§ YOUR ASSIGNMENT
Rewrite the following lines as a numbered list, omitting any blank lines.
::::::::
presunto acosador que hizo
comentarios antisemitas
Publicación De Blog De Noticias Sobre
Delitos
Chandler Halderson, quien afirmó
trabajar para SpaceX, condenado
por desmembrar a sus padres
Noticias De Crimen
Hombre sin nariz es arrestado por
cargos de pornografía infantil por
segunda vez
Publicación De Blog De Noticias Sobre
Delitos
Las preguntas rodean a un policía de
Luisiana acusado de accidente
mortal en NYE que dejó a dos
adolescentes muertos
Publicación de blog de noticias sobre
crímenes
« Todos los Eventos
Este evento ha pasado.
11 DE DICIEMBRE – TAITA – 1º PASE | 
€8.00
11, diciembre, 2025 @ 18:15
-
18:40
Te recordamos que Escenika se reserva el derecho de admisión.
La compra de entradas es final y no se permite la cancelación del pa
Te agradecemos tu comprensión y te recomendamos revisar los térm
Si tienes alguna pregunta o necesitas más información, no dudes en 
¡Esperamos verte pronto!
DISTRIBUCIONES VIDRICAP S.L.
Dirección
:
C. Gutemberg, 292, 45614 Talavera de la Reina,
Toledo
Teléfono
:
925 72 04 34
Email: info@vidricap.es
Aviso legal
::::::::
§ ANSWER SPACE
1. presunto acosador que hizo
2. comentarios antisemitas
3. Publicación De Blog De Noticias Sobre
4. Delitos
5. Chandler Halderson, quien afirmó
6. trabajar para SpaceX, condenado
7. por desmembrar a sus padres
8. Noticias De Crimen
9. Hombre sin nariz es arrestado por
10. cargos de pornografía infantil por
11. segunda vez
12. Publicación De Blog De Noticias Sobre
13. Delitos
14. Las preguntas rodean a un policía de
15. Luisiana acusado de accidente
16. mortal en NYE que dejó a dos
17. adolescentes muertos
18. Publicación de blog de noticias sobre
19. crímenes
20. « Todos los Eventos
21. Este evento ha pasado.
22. 11 DE DICIEMBRE – TAITA – 1º PASE | 
23. €8.00
24. 11, diciembre, 2025 @ 18:15
25. -
26. 18:40
27. Te recordamos que Escenika se reserva el derecho de admisión.
28. La compra de entradas es final y no se permite la cancelación del pa
29. Te agradecemos tu comprensión y te recomendamos revisar los térm
30. Si tienes alguna pregunta o necesitas más información, no dudes en 
31. ¡Esperamos verte pronto!
32. DISTRIBUCIONES VIDRICAP S.L.
33. Dirección
34. :
35. C. Gutemberg, 292, 45614 Talavera de la Reina,
36. Toledo
37. Teléfono
38. :
39. 925 72 04 34
40. Email: info@vidricap.es
41. Aviso legal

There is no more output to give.